Pijany kierowca uciekał przed policją. Pościg zakończył się na ogrodzeniu posesji
Blisko 2 promile alkoholu w organizmie miał 37-letni kierowca volkswagena, który w poniedziałkowy wieczór uciekał przed policjantami z Komisariatu Policji w Kleczewie. Po krótkim pościgu zakończył swoją niebezpieczną jazdę, rozbijając się o ogrodzenie jednej z posesji na terenie gminy Wilczyn.
Do zdarzenia doszło 30 czerwca około godziny 18:10 w miejscowości Wilczogóra.
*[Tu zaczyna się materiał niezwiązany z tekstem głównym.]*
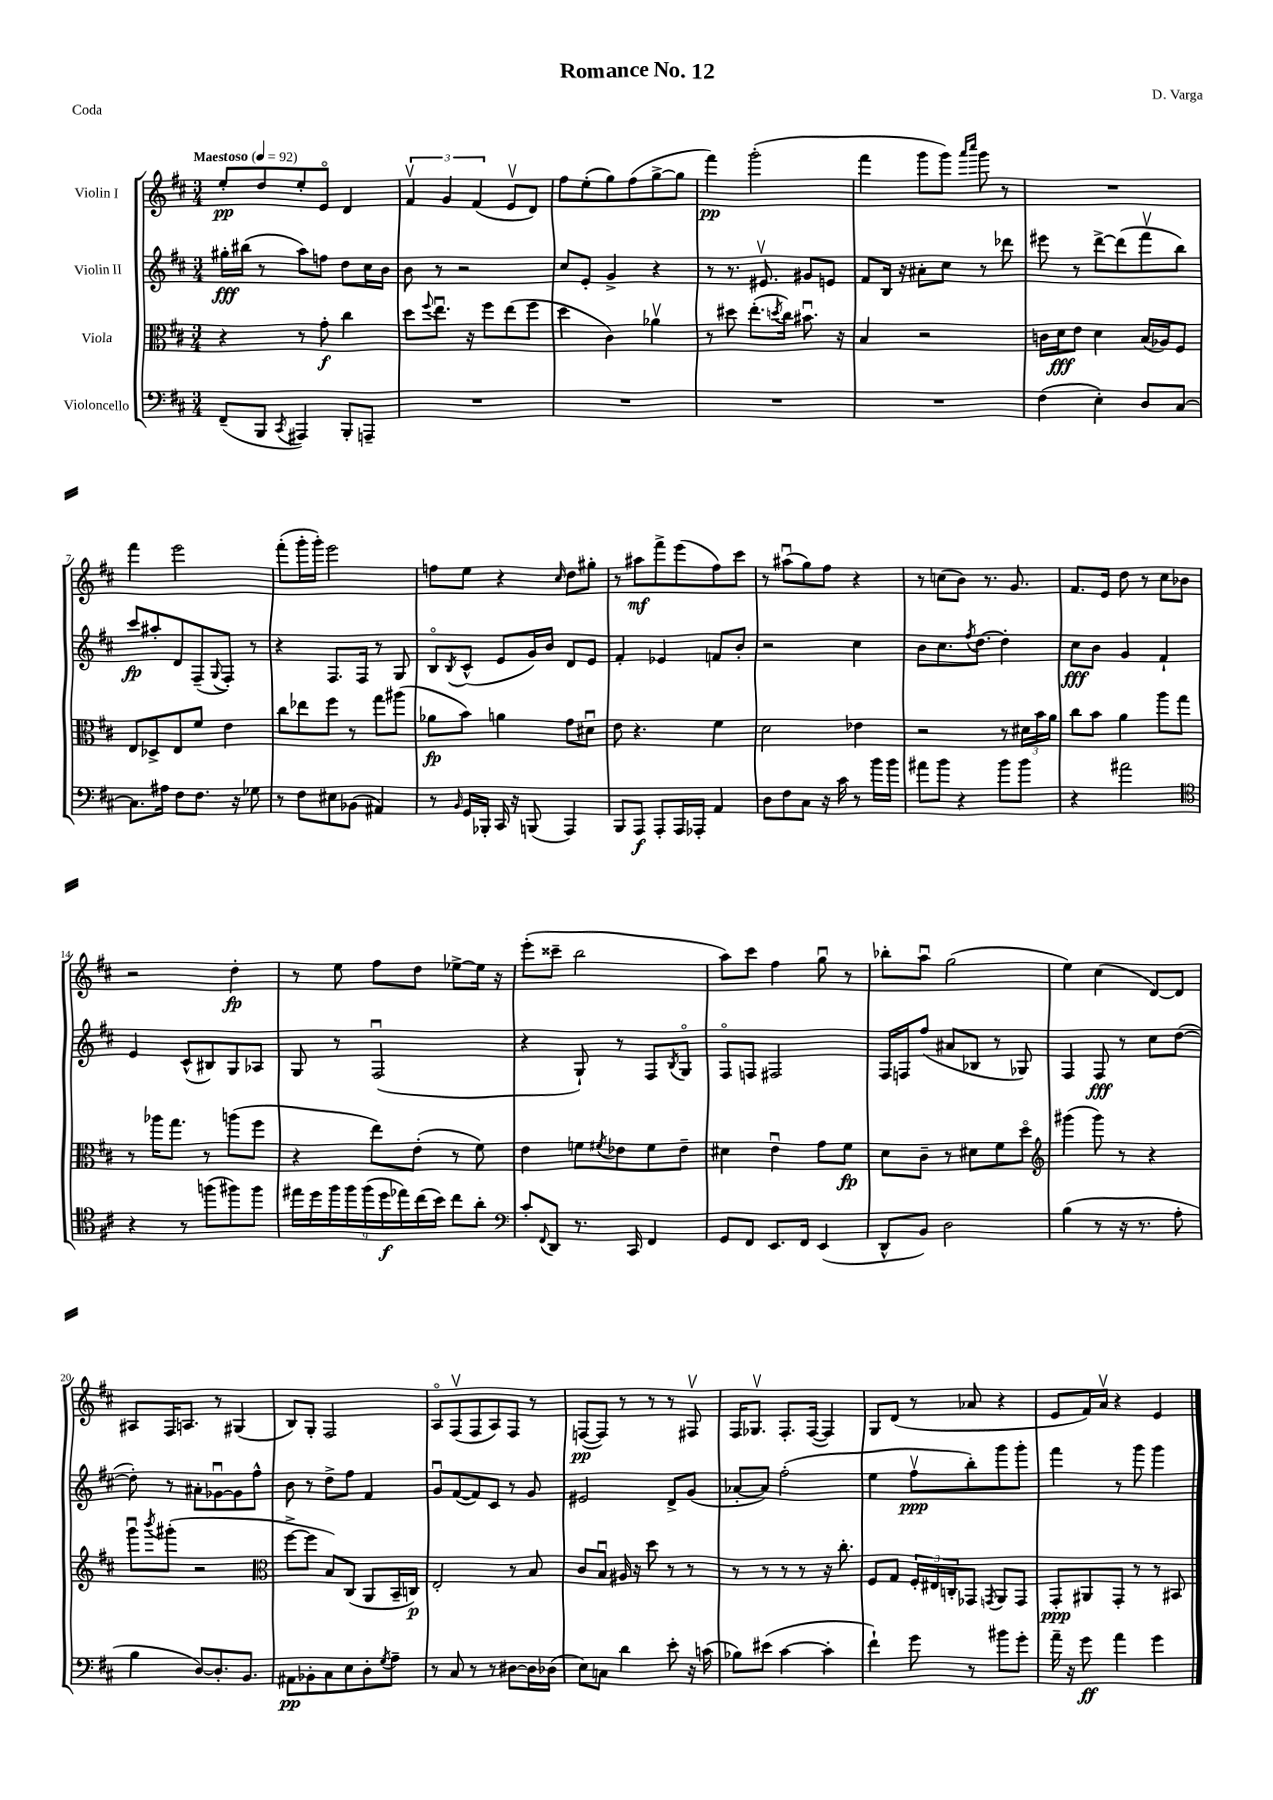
\header { title = "Romance No. 12" composer = "D. Varga" piece = "Coda" }
<<
\new StaffGroup <<
\new Staff = "s0" \with { instrumentName = "Violin I" } {
    \clef treble \key d \major \numericTimeSignature \time 3/4 \tempo "Maestoso" 4 = 92
    e''8-.\pp d''8 e''8-. e'8\flageolet d'4 |
    \tuplet 3/2 { fis'4\upbow g'4 fis'4( } e'8\upbow d'8) |
    fis''8 e''8-.( g''8) fis''8( g''8~-> g''8 |
    fis'''4\pp) g'''2-.( |
    fis'''4 g'''8 g'''8) \grace { a'''16 cis''''16 } g'''8 r8 |
    R2. |
    fis'''4 e'''2 |
    fis'''8-.( g'''16-. g'''16-.) e'''2 |
    f''8 e''8 r4 \grace { cis''16 } d''8 gis''8-. |
    r8 ais''8\mf fis'''8-> e'''8( fis''8) cis'''8 |
    r8 ais''8\downbow( g''8) fis''8 r4 |
    r8 c''8( b'8) r8. g'8. |
    fis'8. e'16 d''8 r8 cis''8 bes'8 |
    r2 d''4-.\fp |
    r8 e''8 fis''8 d''8 ees''8~-> ees''16 r16 |
    e'''8-.( cisis'''8-- b''2 |
    a''8) cis'''8 fis''4 g''8\downbow r8 |
    bes''8-. a''8\downbow g''2( |
    e''4) cis''4( d'8~) d'8 |
    ais8 fis16 a8. r8 gis4( |
    b8) g8-. fis2 |
    a8\flageolet fis8\upbow( fis8 a8) fis8 r8 |
    f8~\pp( f8) r8 r8 r8 fis8\upbow |
    fis16 ges8.\upbow fis8.-. fis16~( fis4) |
    g8 d'8( r8 aes'8 r4 |
    e'8 fis'16) a'16\upbow r4 e'4 \bar "|." |
}
\new Staff = "s1" \with { instrumentName = "Violin II" } {
    \clef treble \key d \major \numericTimeSignature \time 3/4
    gis''16-.\fff bis''16( r8 a''8) f''8 d''8 cis''16 b'16 |
    b'8 r8 r2 |
    cis''8 e'8-. g'4-> r4 |
    r8 r8. eis'8.\upbow gis'8 e'8 |
    fis'8 b16 r16 ais'8-. cis''8 r8 des'''8 |
    eis'''8 r8 d'''8~-> d'''8( fis'''8\upbow b''8) |
    cis'''8\fp ais''8-. d'8 fis8--( \appoggiatura { g8 } fis8-.) r8 |
    r4 fis8. fis16 r8 g8 |
    b8\flageolet \acciaccatura { b8 } cis'8-^( e'8 g'16) b'16 d'8 e'8 |
    fis'4-. ees'4 f'8 b'8-. |
    r2 cis''4 |
    b'8 cis''8. \acciaccatura { fis''8 } d''8.~ d''4-. |
    cis''8\fff b'8 g'4 fis'4-! |
    e'4 cis'8-^( bis8) g8 aes8 |
    g8 r8 fis2\downbow( |
    r4 g8-!) r8 fis8 \acciaccatura { b8 } g8\flageolet |
    fis8\flageolet f8 fis2 |
    fis16 f16 fis''8( ais'8 bes8 r8 ges8) |
    fis4 fis8\fff r8 cis''8 d''8~( |
    d''8-.) r8 ais'8-. ges'8~\downbow ges'8 fis''8-^ |
    b'8 r8 d''8-> fis''8 fis'4 |
    g'8\downbow fis'8~( fis'8) cis'8 r8 g'8 |
    eis'2 d'8-> g'8( |
    aes'8~-. aes'8) fis''2-.( |
    e''4 fis''8\upbow\ppp b''8-.) g'''8 g'''8-. |
    fis'''4 r8 g'''8 g'''4 \bar "|." |
}
\new Staff = "s2" \with { instrumentName = "Viola" } {
    \clef alto \key d \major \numericTimeSignature \time 3/4
    r4 r8 g'8-.\f cis''4 |
    d''8 \appoggiatura { fis''8 } e''8.\downbow r16 fis''8 e''8( fis''8 |
    d''4 cis'4) aes'4\upbow |
    r8 dis''8 e''8.-.( \acciaccatura { d''8 } cis''16) bis'8.\downbow r16 |
    b4 r2 |
    c'16 d'16\fff e'8 d'4 b16( aes16) fis8 |
    e8 des8-> e8 fis'8 e'4 |
    cis''8 ees''8 fis''8 r8 g''8 ais''8( |
    aes'8\fp b'8) a'4 g'8 dis'8\downbow |
    e'8 r4. fis'4 |
    d'2 ees'4 |
    r2 r8 \tuplet 3/2 { dis'16 b'16 a'16 } |
    cis''8 b'8 a'4 a''8 g''8 |
    r8 aes''16 g''8. r8 a''8( fis''8 |
    r4 e''8) e'8-.( r8 fis'8) |
    e'4 f'8 \acciaccatura { fis'8 } ees'8 fis'8 ees'8-- |
    dis'4 e'4\downbow g'8 fis'8\fp |
    d'8 cis'8-- r8 dis'8 fis'8 d''8\flageolet |
    \clef treble gis'''4( gis'''8) r8 r4 |
    g'''8\downbow \acciaccatura { b'''8 } gis'''8-.( r2 |
    \clef alto fis''8~-> fis''8 b8) cis8( a,8 b,16-- c16\p) |
    e2-. r8 b8 |
    cis'8 b8\downbow ais16 r16 d''8 r8 r8 |
    r8 r8 r8 r8 r16 cis''8.-. |
    fis8 g8 \tuplet 3/2 { fis16-. eis16 c16-. } ges,8 \acciaccatura { g,8 } a,8 g,8 |
    g,8-.\ppp ais,8 g,8-. r8 r8 bis,8 \bar "|." |
}
\new Staff = "s3" \with { instrumentName = "Violoncello" } {
    \clef bass \key d \major \numericTimeSignature \time 3/4
    fis,8--( b,,8 \acciaccatura { cis,8 } ais,,4) b,,8-. a,,8-- |
    R2. |
    R2. |
    R2. |
    R2. |
    fis4( e4-.) d8 cis8~ |
    cis8. ais16 fis8 fis8. r16 ges8 |
    r8 fis8 eis8 bes,8( ais,4) |
    r8 \grace { b,16 } g,16 bes,,16-. cis,16 r16 b,,8( a,,4) |
    b,,8 a,,8\f a,,8-. a,,16 aes,,16-. a,4 |
    d8 fis8 cis8 r16 cis'16 r8 b'16 b'16 |
    ais'8 b'8 r4 b'8 b'8 |
    r4 ais'2 |
    \clef tenor r4 r8 f''8( fis''8) fis''8 |
    \tuplet 9/8 { eis''16 d''16 fis''16 fis''16 fis''16( d''16\f ees''16) cis''16( b'16) } cis''8 a'8-. |
    \clef bass cis'8-. \appoggiatura { fis,8 } d,8 r8. cis,16 fis,4 |
    g,8 fis,8 e,8. fis,16 e,4( |
    d,8-^ b,8) d2 |
    b4( r8 r16 r8. a8-. |
    b4 d8~) d8.-. b,8. |
    ais,8\pp bes,8-. cis8 e8 d8-. \acciaccatura { g8 } a8-- |
    r8 cis8 r8 r8 dis8~ dis16 des16( |
    e8) c8 d'4 e'8-. r16 c'16( |
    bes8) eis'8( cis'4~ cis'4-. |
    fis'4-!) g'8 r8 bis'8 g'8-. |
    a'16-- r16 g'8\ff a'4 g'4 \bar "|." |
}
>>
>>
Funkcjonariusze patrolujący okolicę zauważyli pojazd poruszający się z dużą prędkością. Kierowca volkswagena oddalał się od radiowozu, co wzbudziło podejrzenia policjantów. Postanowili zatrzymać auto do kontroli drogowej.
Mimo użycia sygnałów świetlnych i dźwiękowych, kierowca zignorował polecenia i przyspieszył. Rozpoczął ucieczkę, przemierzając kolejne ulice. Ucieczka jednak nie trwała długo – mężczyzna stracił panowanie nad autem i wjechał w ogrodzenie jednej z posesji.
Za kierownicą siedział 37-letni mieszkaniec powiatu konińskiego. Po zatrzymaniu przez funkcjonariuszy został poddany badaniu trzeźwości. Wynik: blisko 2 promile alkoholu.
Mężczyzna trafił do policyjnego aresztu, a jego prawo jazdy zostało zatrzymane. Następnego dnia usłyszał zarzuty prowadzenia pojazdu w stanie nietrzeźwości oraz niezatrzymania się do kontroli drogowej – oba czyny są przestępstwami, za które grozi kara do 5 lat pozbawienia wolności.
– Jazda pod wpływem alkoholu to poważne przestępstwo, które może prowadzić do tragicznych konsekwencji. Nie ma taryfy ulgowej dla kierowców, którzy łamią prawo i narażają innych uczestników ruchu drogowego na niebezpieczeństwo – przypomina mł. asp. Sylwia Król, oficer prasowa KMP w Koninie.
O dalszym losie 37-latka zdecyduje teraz sąd.